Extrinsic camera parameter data
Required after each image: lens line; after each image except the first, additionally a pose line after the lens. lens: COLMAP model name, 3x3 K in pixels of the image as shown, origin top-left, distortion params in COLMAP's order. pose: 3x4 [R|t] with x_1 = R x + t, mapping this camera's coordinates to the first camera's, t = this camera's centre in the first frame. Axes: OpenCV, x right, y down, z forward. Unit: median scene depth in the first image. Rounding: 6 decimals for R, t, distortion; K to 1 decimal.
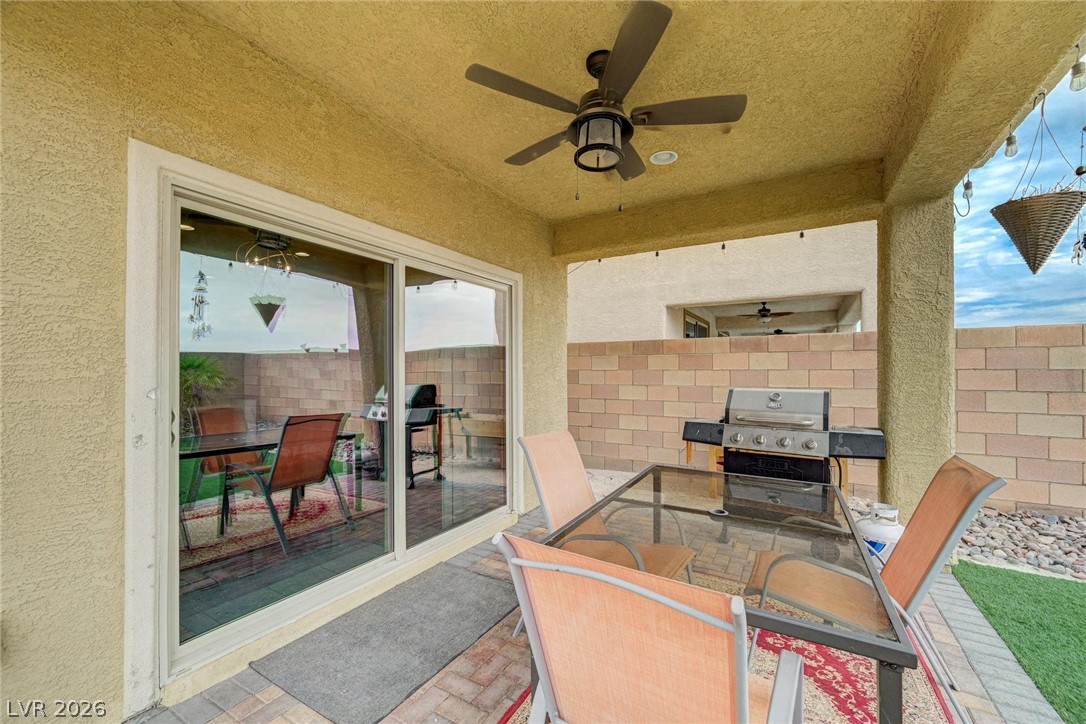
lens RADIAL K [[435.1, 0, 545.7], [0, 435.1, 368.3], [0, 0, 1]] dist [-0.001666, 0.000805]
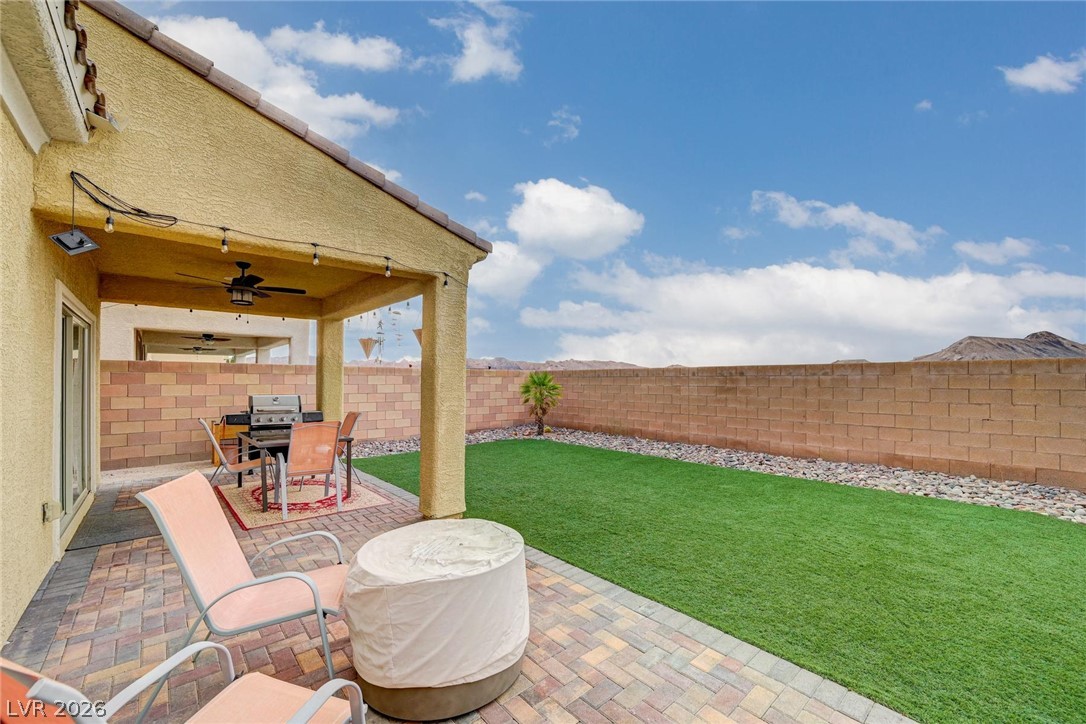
lens RADIAL K [[435.1, 0, 551.4], [0, 435.1, 380.1], [0, 0, 1]] dist [-0.001666, 0.000805]
pose [[0.301005, 0.003573, 0.953616, -0.996380], [-0.013882, 0.999903, 0.000636, -0.041338], [-0.953521, -0.013429, 0.301026, -0.831097]]
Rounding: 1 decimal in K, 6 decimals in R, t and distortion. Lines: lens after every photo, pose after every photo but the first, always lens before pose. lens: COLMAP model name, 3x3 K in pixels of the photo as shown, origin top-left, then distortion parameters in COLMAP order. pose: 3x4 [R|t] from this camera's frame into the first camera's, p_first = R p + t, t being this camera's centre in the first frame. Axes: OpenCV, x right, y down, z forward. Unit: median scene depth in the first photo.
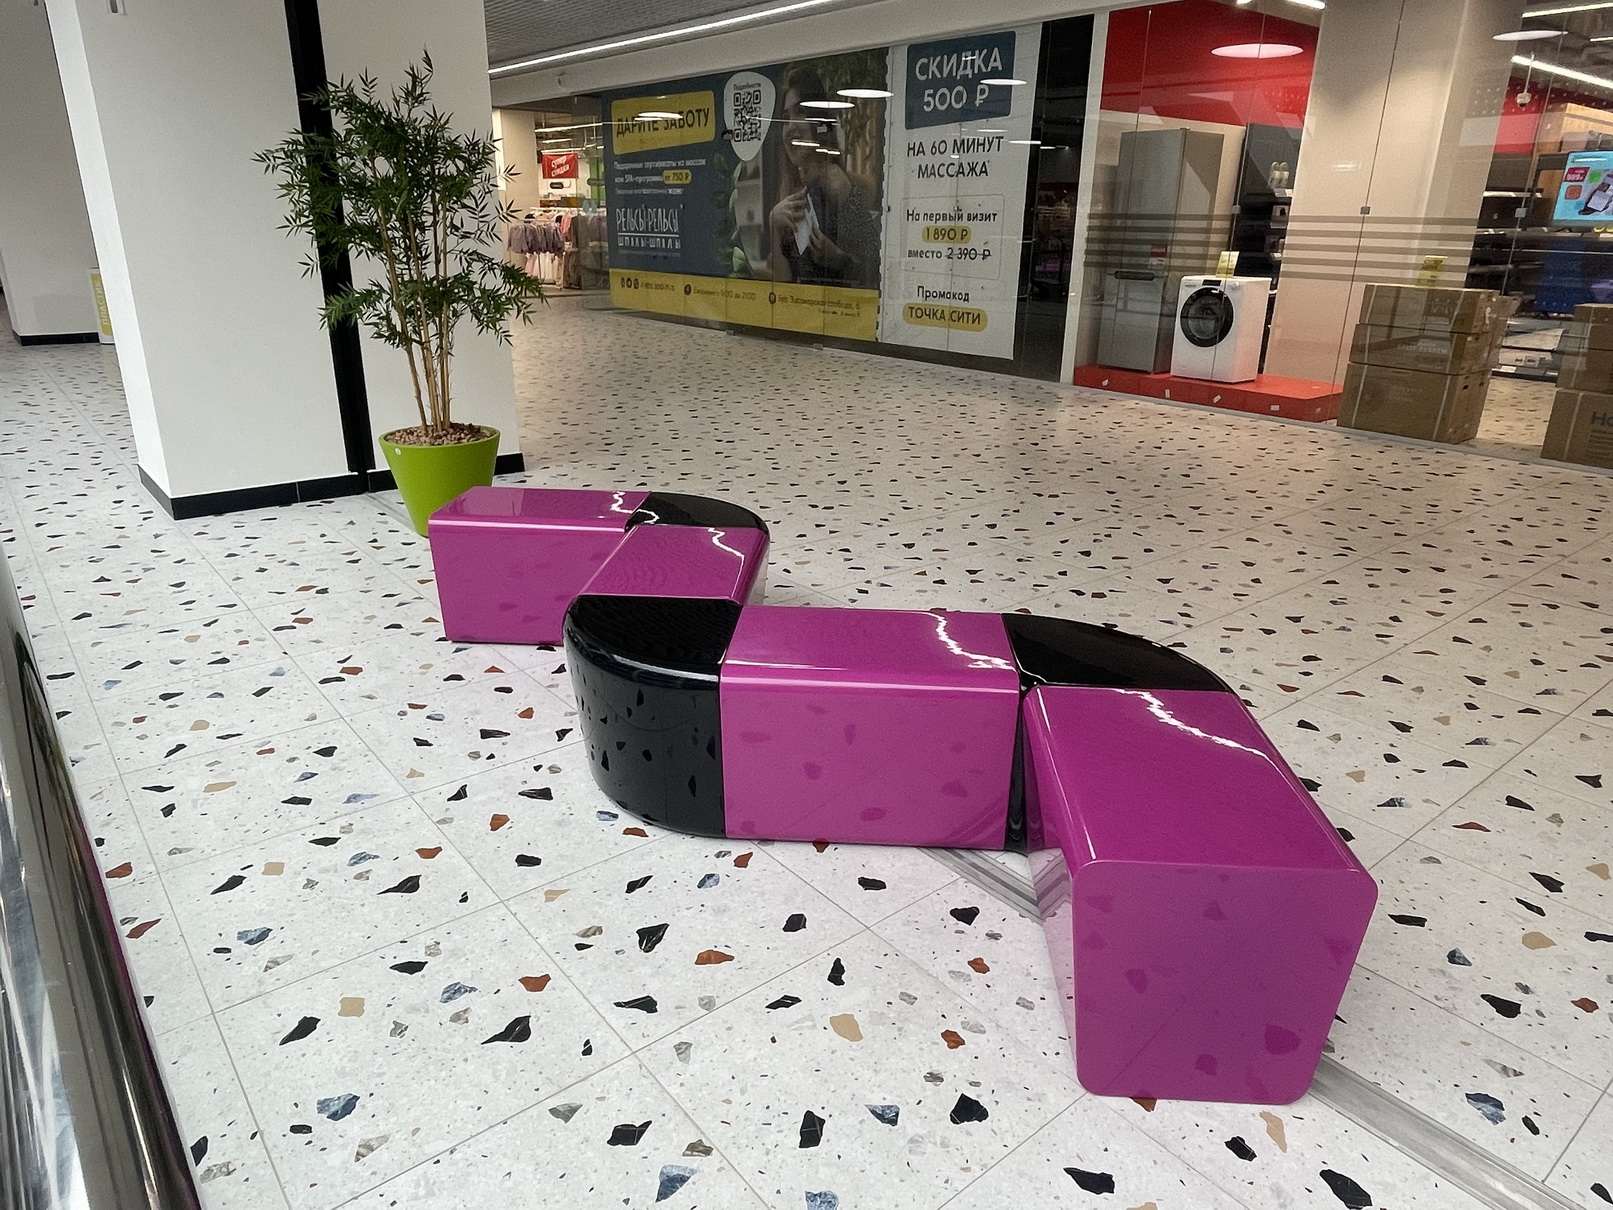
lens RADIAL K [[1047.8, 0, 806.5], [0, 1047.8, 605.0], [0, 0, 1]] dist [0.000385, 0.000591]
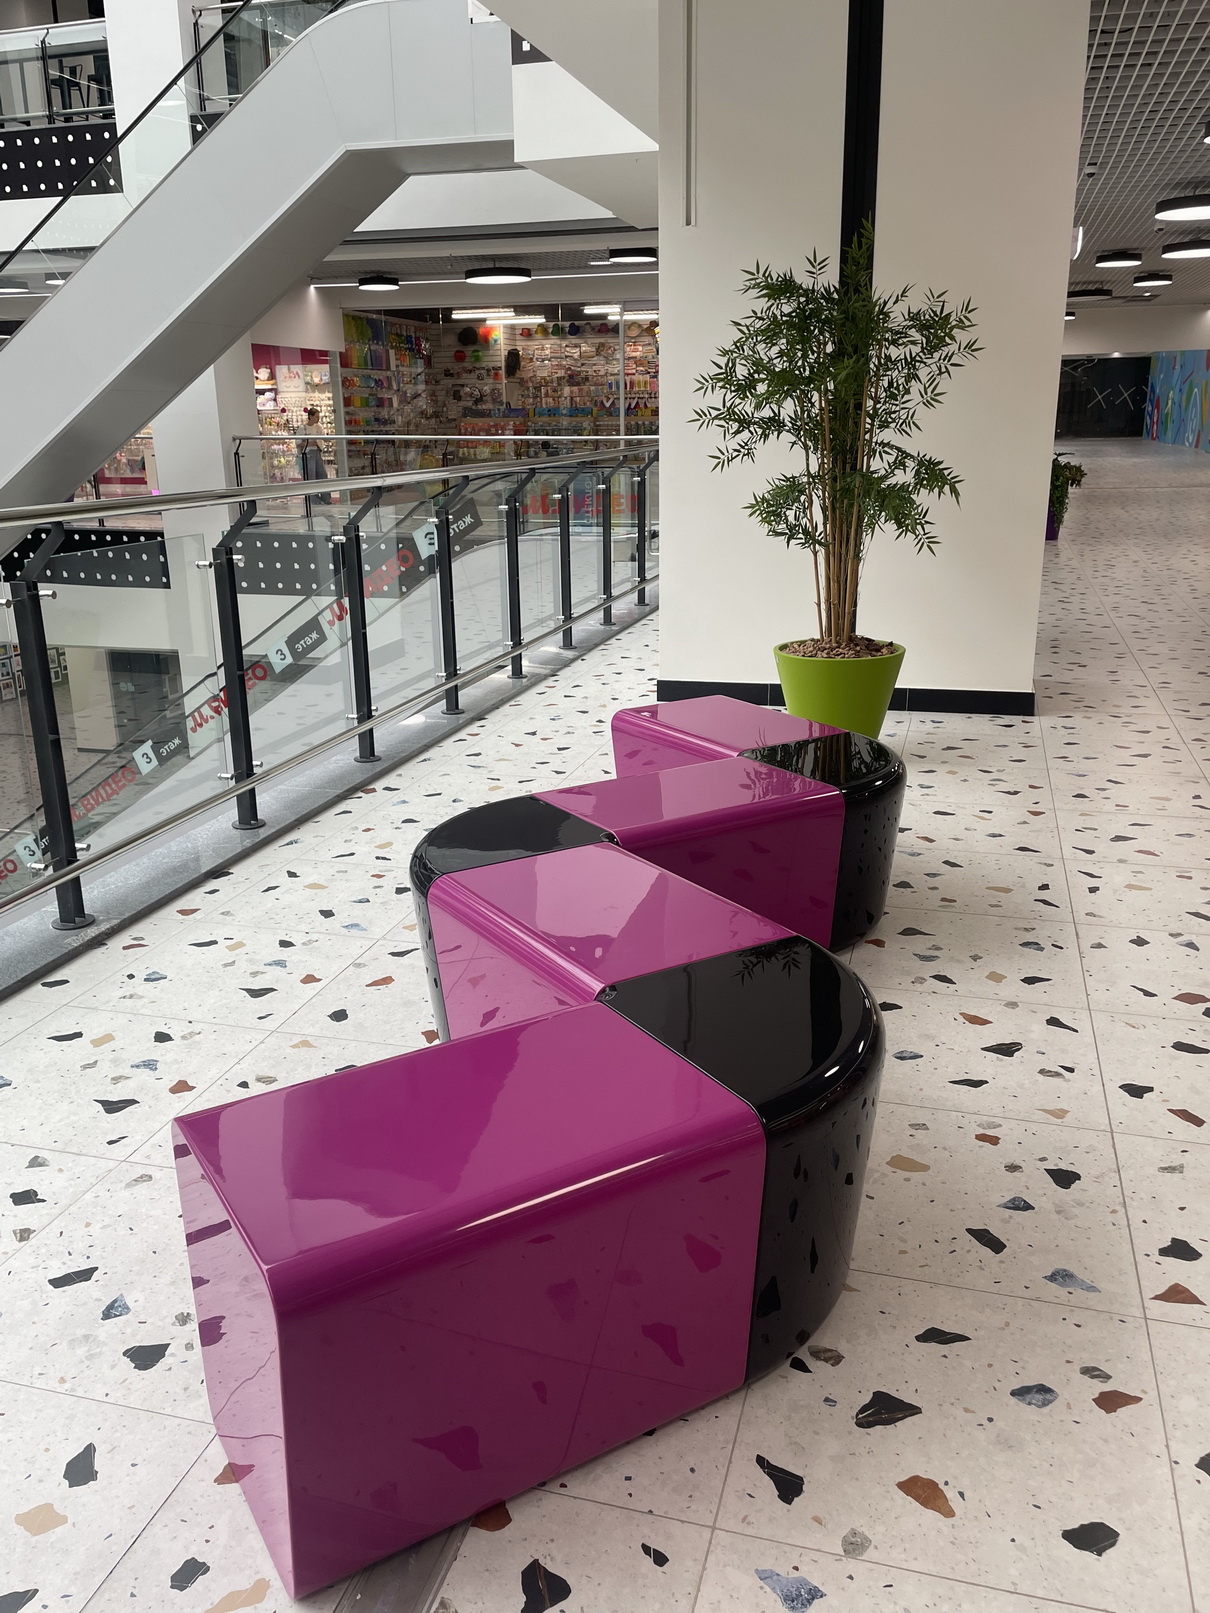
lens RADIAL K [[1286.9, 0, 605.0], [0, 1286.9, 806.5], [0, 0, 1]] dist [0.076158, -0.000680]
pose [[0.572644, 0.211730, -0.791991, 0.599502], [-0.260310, 0.963039, 0.069242, -0.078414], [0.777379, 0.166512, 0.606594, 0.277674]]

WHAT THE TASK ASKS:
Pull out every line of the records that contains the word "name", and copy each one unchanged.

WRITTEN REPLY:
Required after each image: lens line; after each image except the first, additionally a pose line after the lens. lens: COLMAP model name, 3x3 K in pixels of the image as shown, origin top-left, distortion params in COLMAP's order. pose: 3x4 [R|t] with x_1 = R x + t, mapping this camera's coordinates to the first camera's, t = this camera's centre in the first frame. Axes: OpenCV, x right, y down, z forward. Unit: median scene depth in the first image. Rounding: 6 decimals for R, t, distortion; K to 1 decimal.
Rounding: 1 decimal in K, 6 decimals in R, t and distortion. Lines: lens after every photo, pose after every photo but the first, always lens before pose. lens: COLMAP model name, 3x3 K in pixels of the photo as shown, origin top-left, then distortion parameters in COLMAP order. pose: 3x4 [R|t] from this camera's frame into the first camera's, p_first = R p + t, t being this camera's centre in the first frame. Axes: OpenCV, x right, y down, z forward. Unit: median scene depth in the first photo.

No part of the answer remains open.